- [Description of the task]: For each line of the listing below that contains the string "Alfano", copy the line.

- [Collected material]:
....

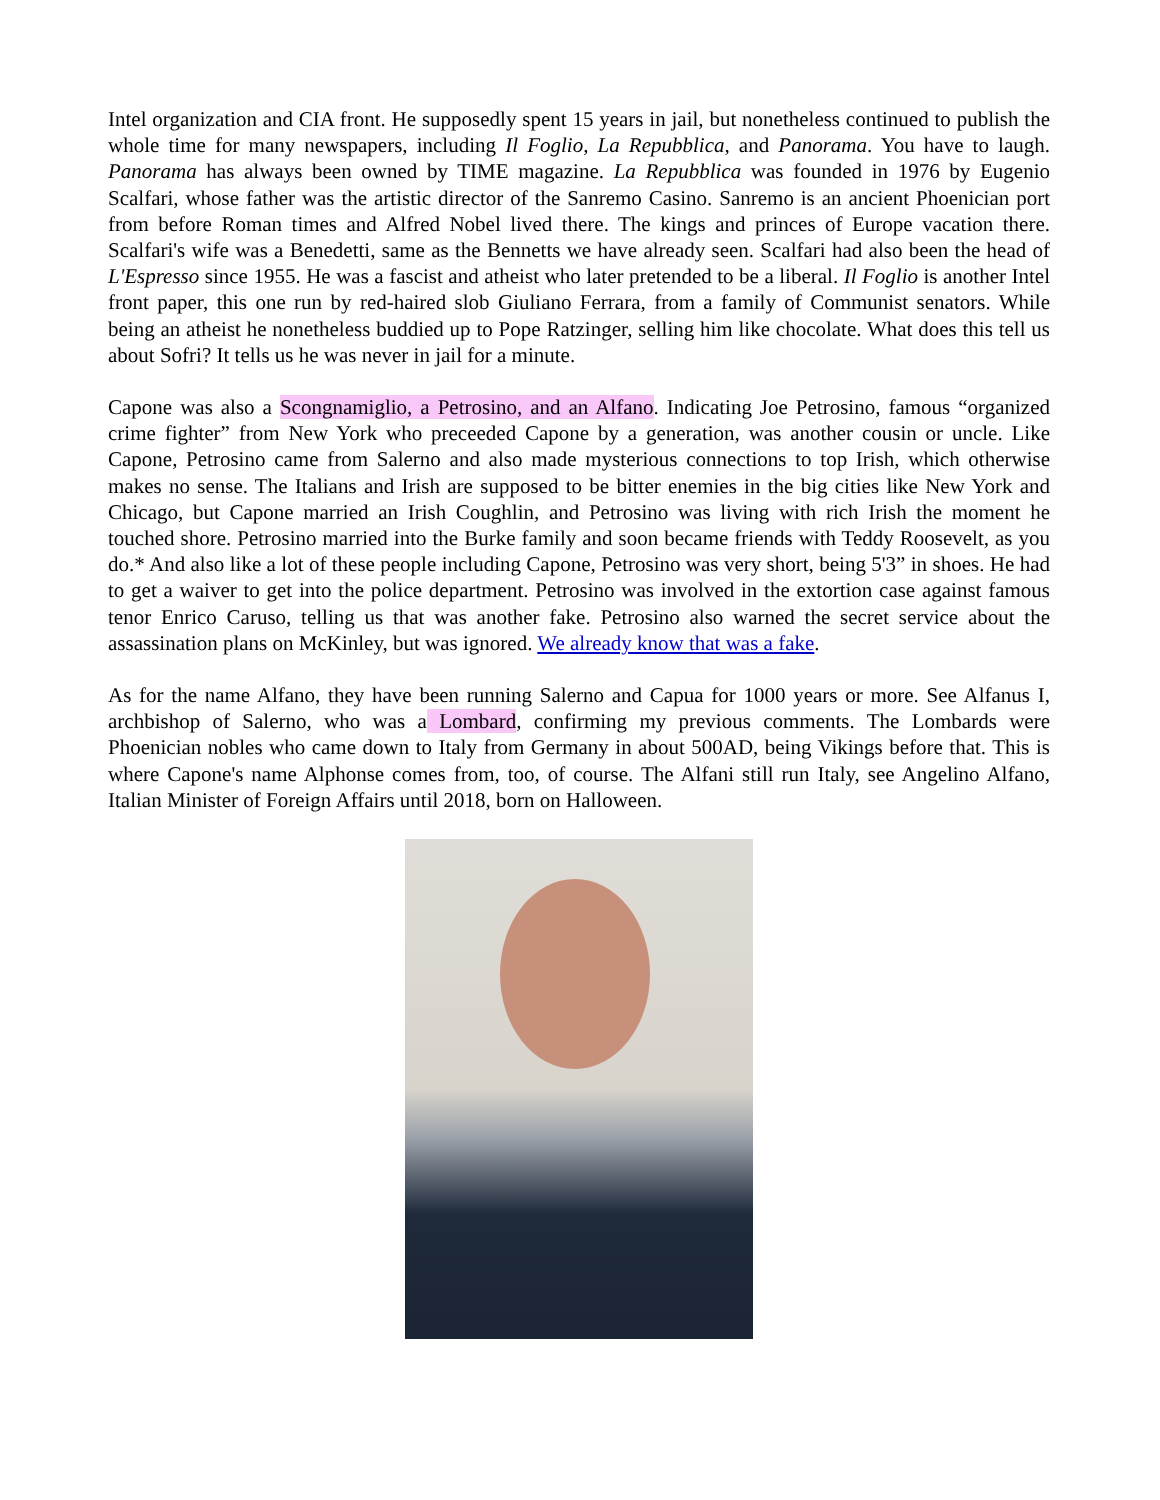Intel organization and CIA front. He supposedly spent 15 years in jail, but nonetheless continued to publish the whole time for many newspapers, including Il Foglio, La Repubblica, and Panorama. You have to laugh. Panorama has always been owned by TIME magazine. La Repubblica was founded in 1976 by Eugenio Scalfari, whose father was the artistic director of the Sanremo Casino. Sanremo is an ancient Phoenician port from before Roman times and Alfred Nobel lived there. The kings and princes of Europe vacation there. Scalfari's wife was a Benedetti, same as the Bennetts we have already seen. Scalfari had also been the head of L'Espresso since 1955. He was a fascist and atheist who later pretended to be a liberal. Il Foglio is another Intel front paper, this one run by red-haired slob Giuliano Ferrara, from a family of Communist senators. While being an atheist he nonetheless buddied up to Pope Ratzinger, selling him like chocolate. What does this tell us about Sofri? It tells us he was never in jail for a minute.
Capone was also a Scongnamiglio, a Petrosino, and an Alfano. Indicating Joe Petrosino, famous “organized crime fighter” from New York who preceeded Capone by a generation, was another cousin or uncle. Like Capone, Petrosino came from Salerno and also made mysterious connections to top Irish, which otherwise makes no sense. The Italians and Irish are supposed to be bitter enemies in the big cities like New York and Chicago, but Capone married an Irish Coughlin, and Petrosino was living with rich Irish the moment he touched shore. Petrosino married into the Burke family and soon became friends with Teddy Roosevelt, as you do.* And also like a lot of these people including Capone, Petrosino was very short, being 5'3” in shoes. He had to get a waiver to get into the police department. Petrosino was involved in the extortion case against famous tenor Enrico Caruso, telling us that was another fake. Petrosino also warned the secret service about the assassination plans on McKinley, but was ignored. We already know that was a fake.
As for the name Alfano, they have been running Salerno and Capua for 1000 years or more. See Alfanus I, archbishop of Salerno, who was a Lombard, confirming my previous comments. The Lombards were Phoenician nobles who came down to Italy from Germany in about 500AD, being Vikings before that. This is where Capone's name Alphonse comes from, too, of course. The Alfani still run Italy, see Angelino Alfano, Italian Minister of Foreign Affairs until 2018, born on Halloween.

....

- [Solution below]:
Capone was also a Scongnamiglio, a Petrosino, and an Alfano. Indicating Joe Petrosino, famous “organized crime fighter” from New York who preceeded Capone by a generation, was another cousin or uncle. Like Capone, Petrosino came from Salerno and also made mysterious connections to top Irish, which otherwise makes no sense. The Italians and Irish are supposed to be bitter enemies in the big cities like New York and Chicago, but Capone married an Irish Coughlin, and Petrosino was living with rich Irish the moment he touched shore. Petrosino married into the Burke family and soon became friends with Teddy Roosevelt, as you do.* And also like a lot of these people including Capone, Petrosino was very short, being 5'3” in shoes. He had to get a waiver to get into the police department. Petrosino was involved in the extortion case against famous tenor Enrico Caruso, telling us that was another fake. Petrosino also warned the secret service about the assassination plans on McKinley, but was ignored. We already know that was a fake.
As for the name Alfano, they have been running Salerno and Capua for 1000 years or more. See Alfanus I, archbishop of Salerno, who was a Lombard, confirming my previous comments. The Lombards were Phoenician nobles who came down to Italy from Germany in about 500AD, being Vikings before that. This is where Capone's name Alphonse comes from, too, of course. The Alfani still run Italy, see Angelino Alfano, Italian Minister of Foreign Affairs until 2018, born on Halloween.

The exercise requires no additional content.